Need a perfect paper? Place your first order and save 5% with this code:   SAVE5NOW

Using a PICO(T) Framework and Evidence To Develop Care Practices

Introduction

Evidence-based practice aims to apply the best research evidence to inform clinical decisions and enhance patient care and outcomes. The PICO(T) framework provides a structured approach for developing focused clinical questions to guide evidence searches. PICO(T) stands for Patient/Problem, Intervention, Comparison, Outcome, and Time frame (if relevant). Carefully formulating a PICO(T) question isolates key components to address and defines needed evidence (Kloda et al., 2020). This report will develop a targeted PICO(T) question for stroke, locate evidence sources, condense results, and examine applicability to the query. The PICO(T) framework lends structure for crafting clinical questions that direct evidence searches. Here, a PICO(T) question on stroke will be created, credible evidence found, findings synthesized, and relevance to the question analyzed

Use of the PICO(T) Approach for Stroke Rehabilitation Practices

The diagnosis of focus is ischemic stroke. The patient population is adults over 18 years old admitted with an acute ischemic stroke (P). The intervention is starting aspirin within 48 hours of stroke onset (I). The comparison is no aspirin or delayed aspirin initiation (C). The outcome is a risk of major disability or death at 90 days post-stroke (O). The time frame is 90 days post-stroke (T). The resulting PICO(T) question is: In adult patients over 18 years admitted with an acute ischemic stroke (P), does initiating aspirin within 48 hours of stroke onset (I) compared to no aspirin or delayed aspirin initiation (C) reduce risk of major disability or death at 90 days post-stroke (O) within a 90-day time frame (T)?

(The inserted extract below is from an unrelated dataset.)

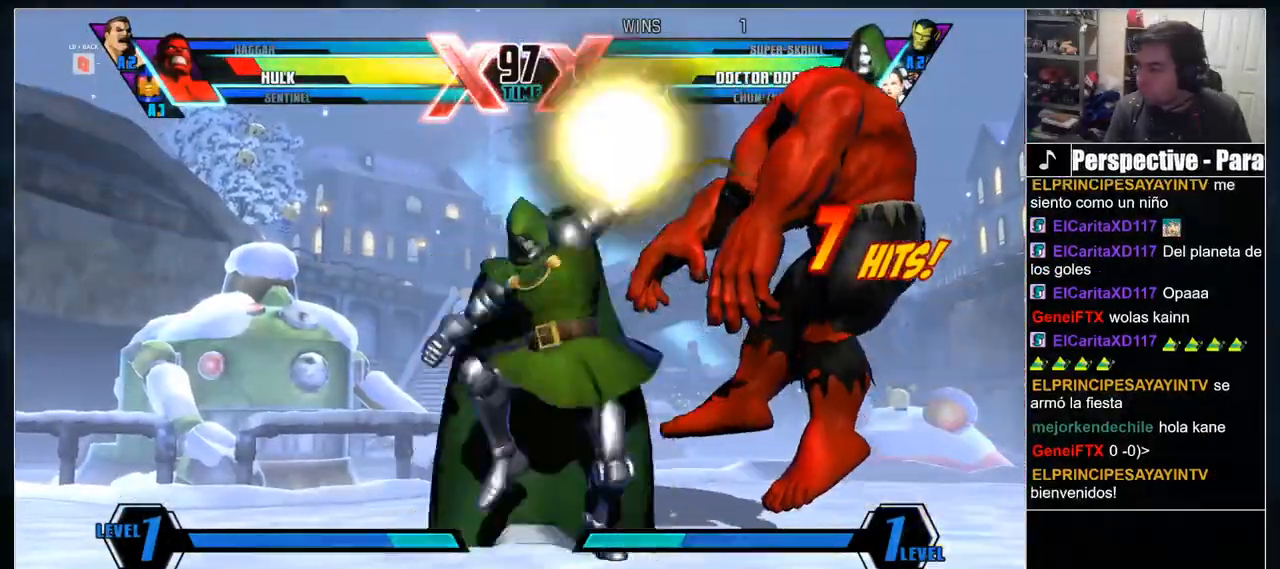
{"dt_ms": 500, "buttons": [], "events": []}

Identification of Evidence Sources

Our inquiry began with a PubMed database search as the first step in our evidence-based exploration trip. Finding contemporary meta-analyses, systematic reviews, and clinical practice guidelines on stroke rehabilitation was the main objective. The most pertinent and recent data was extracted by using specific keywords like “stroke,” “rehabilitation,” “physical therapy,” and “occupational therapy.”

The outcome of this search proved to be rich in valuable resources, providing a comprehensive overview of the current landscape in stroke rehabilitation practices. Notably, the American Heart Association’s evidence-based guideline on adult stroke rehabilitation emerged as a cornerstone in our exploration. This guideline distinguishes itself by employing rigorous and systematic methods to review evidence on the assessment and treatment of stroke impairments (Benjamin et al., 2019). Its inclusion in our repertoire of sources adds a layer of credibility and reliability to our evidence-based approach.

Additionally, a systematic review and meta-analysis on the timing of rehabilitation for stroke, published in Topics in Stroke Rehabilitation by Arienti et al. (2019), captured our attention. This source promises to provide insights into the temporal aspects of rehabilitation initiation after a stroke, offering a nuanced perspective on how timing may impact patient outcomes. Complementing this, the Cochrane systematic review by Platz, (2021) delves into physical rehabilitation approaches, encompassing occupational and physical therapy, specifically tailored for acute stroke cases. This source, being part of the Cochrane Library renowned for its systematic and exhaustive reviews, adds a layer of depth to our understanding of effective rehabilitation strategies.

In essence, our identification of evidence sources encapsulates a strategic and targeted approach to gathering information. By focusing on meta-analyses, systematic reviews, and clinical practice guidelines published within the last five years, we ensure that our exploration is rooted in the most recent and relevant evidence available. The diversity in our chosen sources, ranging from AHA guidelines to Cochrane reviews, promises a well-rounded understanding of the nuances within the realm of stroke rehabilitation. This careful curation of evidence sources sets the stage for a thorough examination of the findings, allowing us to extract meaningful insights and develop a nuanced understanding of optimal care practices for stroke patients.

Findings from Articles

The evidentiary foundation for our exploration into stroke rehabilitation practices is robust, with key insights derived from the American Heart Association (AHA) guideline by Benjamin et al. (2019), the systematic review conducted by Arienti et al., (2019), and the Cochrane meta-analysis by Platz, (2021).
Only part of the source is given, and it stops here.